Sortiously - Sort large and small delimited or fixed width files by defined key(s) and direction with optional data filtering and progress reporting.
*Additionally can merge purge files. Documentation in ReadMeMergePurge.txt
Use NuGet to install. Run the following command in the Package Manager Console.
PM> Install-Package Sortiously
For .Net Core projects getting SQLite.Interop.dll not found please refer to this StackOverflow question
Uses SQLite to do the sorting according to the custom defined key(s) and direction.
- Very CPU and memory friendly.
- The original file is not overwritten or changed.
- Thread safe.
- Sort using multiple keys, direction and unique keys. see Sort Definitions
- Filter out data while reading file.
- Remove duplicate data using unique keys. Choose to have duplicates written out to file.

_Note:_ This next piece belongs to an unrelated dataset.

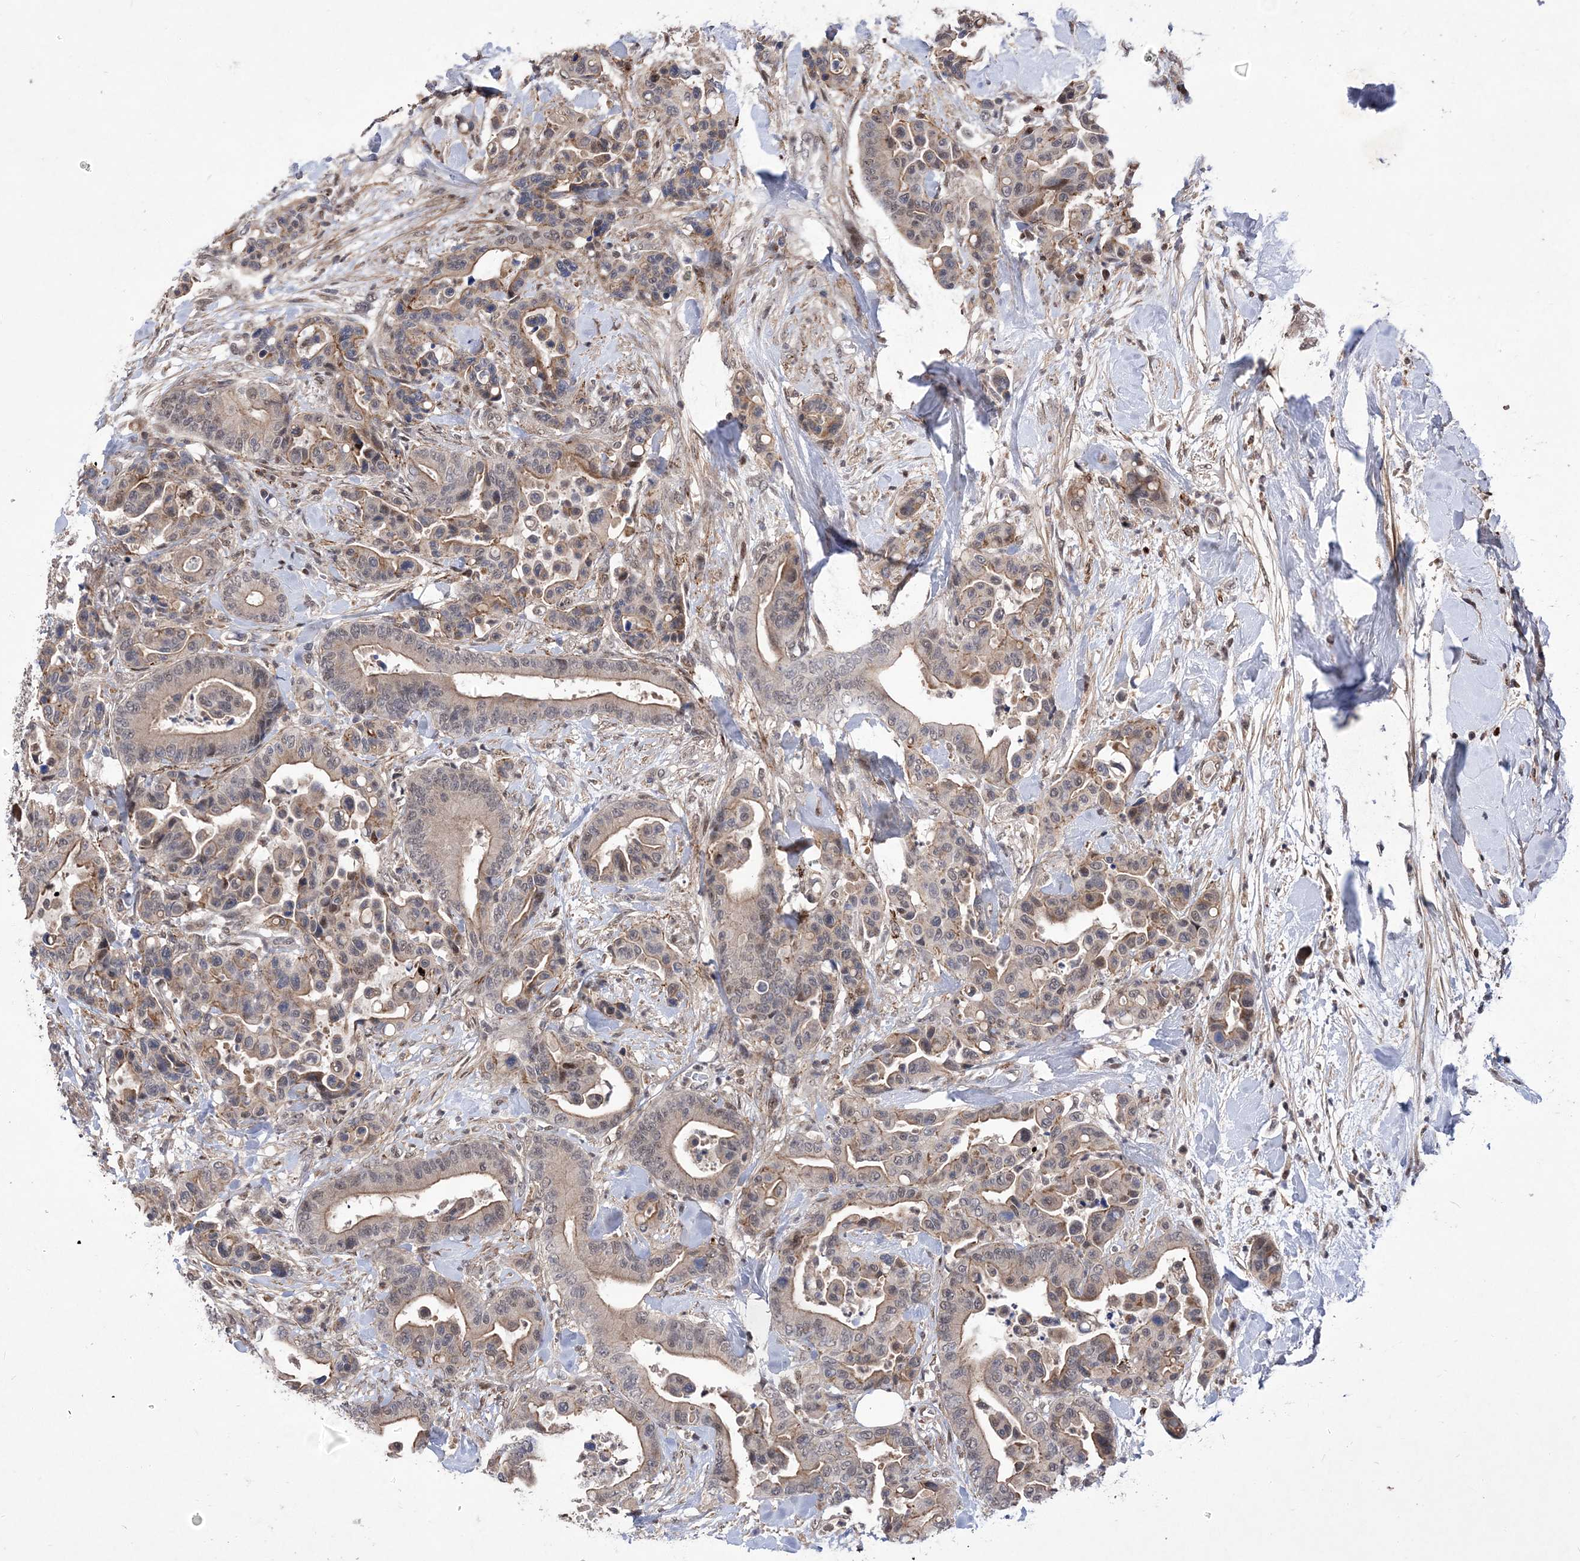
{"staining": {"intensity": "weak", "quantity": "25%-75%", "location": "cytoplasmic/membranous"}, "tissue": "colorectal cancer", "cell_type": "Tumor cells", "image_type": "cancer", "snomed": [{"axis": "morphology", "description": "Normal tissue, NOS"}, {"axis": "morphology", "description": "Adenocarcinoma, NOS"}, {"axis": "topography", "description": "Colon"}], "caption": "Adenocarcinoma (colorectal) stained for a protein demonstrates weak cytoplasmic/membranous positivity in tumor cells.", "gene": "BOD1L1", "patient": {"sex": "male", "age": 82}}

- Select either to write out the sorted file and/or receive the data through an Action method after sorting. see DataTransportation
- Customize the keys from the data using delegates. see Examples
Progress Reporting: Use this knowing that it will slow down the process due to writing to console or other output source. So if you want pure speed don't report the progress.
public class SortProgress
{
//true when reading the file.
public bool Reading { get; set; }
//true when writing the file
public bool Writing { get; set; }
//the line number of the corresponding operation reading or writing;
public int Counter { get; set; }
}
public class SortResults
{
public int LinesRead { get; set; }
public int LinesSorted { get; set; }
public int Duplicates { get; set; }
public int Filtered { get; set; }
public string SortedFilePath { get; set; }
public string DuplicatesFilePath { get; set; }
}
LinesRead: The number of lines read minus the header if included.
LinesSorted: The number of lines in the sorted file minus the header if included.

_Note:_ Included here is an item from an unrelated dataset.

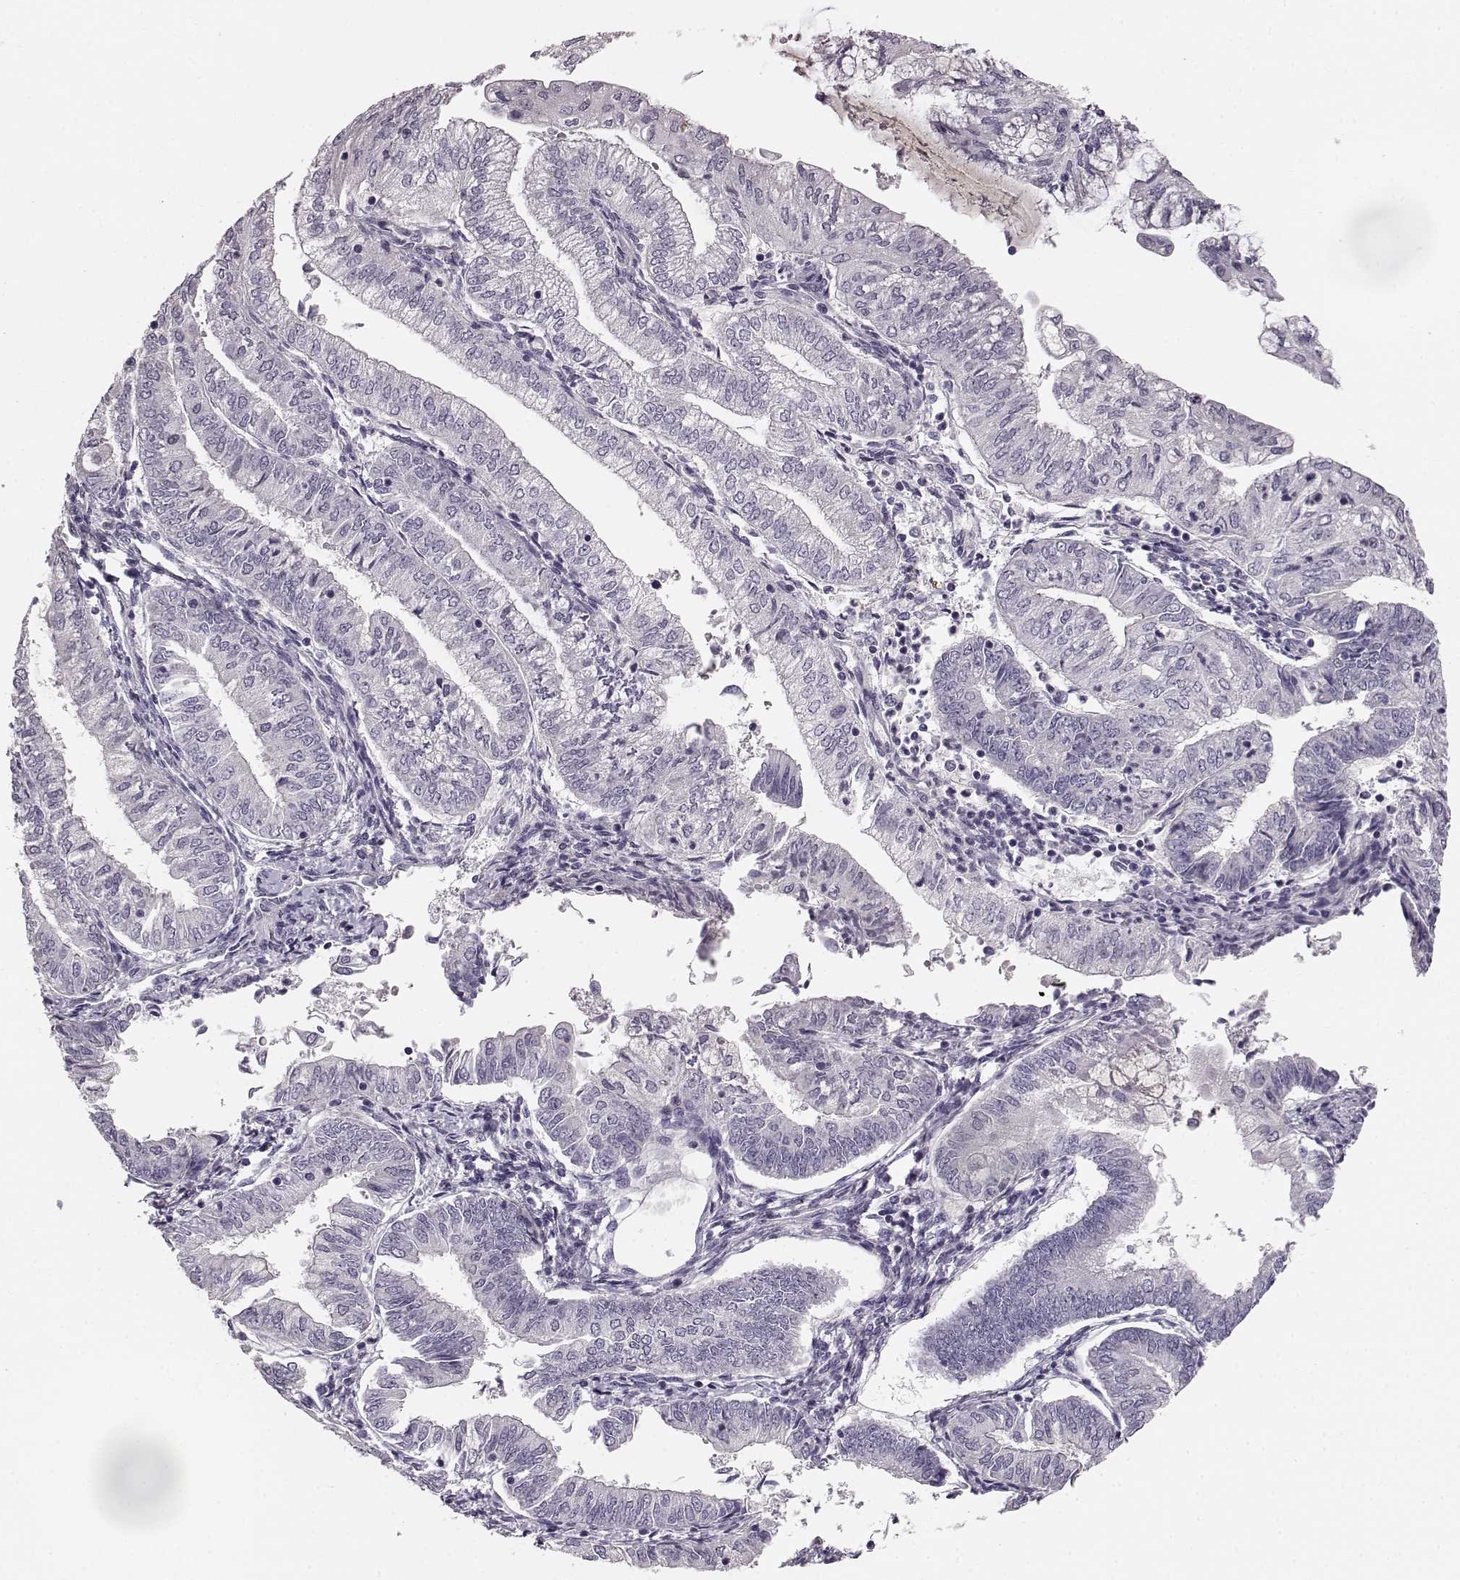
{"staining": {"intensity": "negative", "quantity": "none", "location": "none"}, "tissue": "endometrial cancer", "cell_type": "Tumor cells", "image_type": "cancer", "snomed": [{"axis": "morphology", "description": "Adenocarcinoma, NOS"}, {"axis": "topography", "description": "Endometrium"}], "caption": "Immunohistochemical staining of human endometrial cancer (adenocarcinoma) shows no significant positivity in tumor cells.", "gene": "KIAA0319", "patient": {"sex": "female", "age": 55}}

Duplicates: The number of duplicates when using a unique key.
Filtered: The number of filtered lines when using a filter.
SortedFilePath: The full path of the sorted file
DuplicatesFilePath: The full path of the file that contains the duplicates when using a unique key. Duplicates will include the first unique key and data and the subsequent duplicates will be put in the duplicates file. If the source file has an header the duplicates file will also include the header.
SortedFilePath: The original sorted file name and extension suffixed with _sorted i.e. FileToBeSorted_sorted.tsv
DuplicatesFilePath: The original sorted file name and extension suffixed with _dupes i.e. FileToBeSorted_dupes.tsv
Anytime during the process when an exception is encountered any files produced will be removed. The exception will then be thrown so the consuming application can take the appropriate action.
There are five methods each to sort a delimited or fixed width file. Each method has an optional data filter and progress reporting.
- Sort by defining SortDefinitions.
- Sort using a numeric key providing a column number for delimited files or starting position and length for fixed width files.
- Sort using a alphanumeric key providing a column number and length for delimited files or starting position and length for fixed width files.
- Sort using a numeric key but the key is defined using a delegate, anonymous method, to provide custom key construction.
- Sort using a alphanumeric key but the key is defined using a delegate, anonymous method, to provide custom key construction.
Each sort method can take an optional DataTransportation parameter. Use the provided DataTransportationFactory methods to set the parameter.
//This is the default it will write out the sorted file. (can be ommitted)
dataTransportation: DataTransportationFactory.CreateAsFile()
//This will write out the file and pass each line through the Action method.
dataTransportation: DataTransportationFactory.CreateAsFileAndPassthrough((sortedData) =>
{
string doSomethingWithData = sortedData;
})
//or
dataTransportation: DataTransportationFactory.CreateAsFileAndPassthrough(PassMeTheData)
void PassMeTheData(string sortedData)
{
string doSomethingWithData = sortedData;
}
//Just passes each line through the Action method. The sorted file will not be written out.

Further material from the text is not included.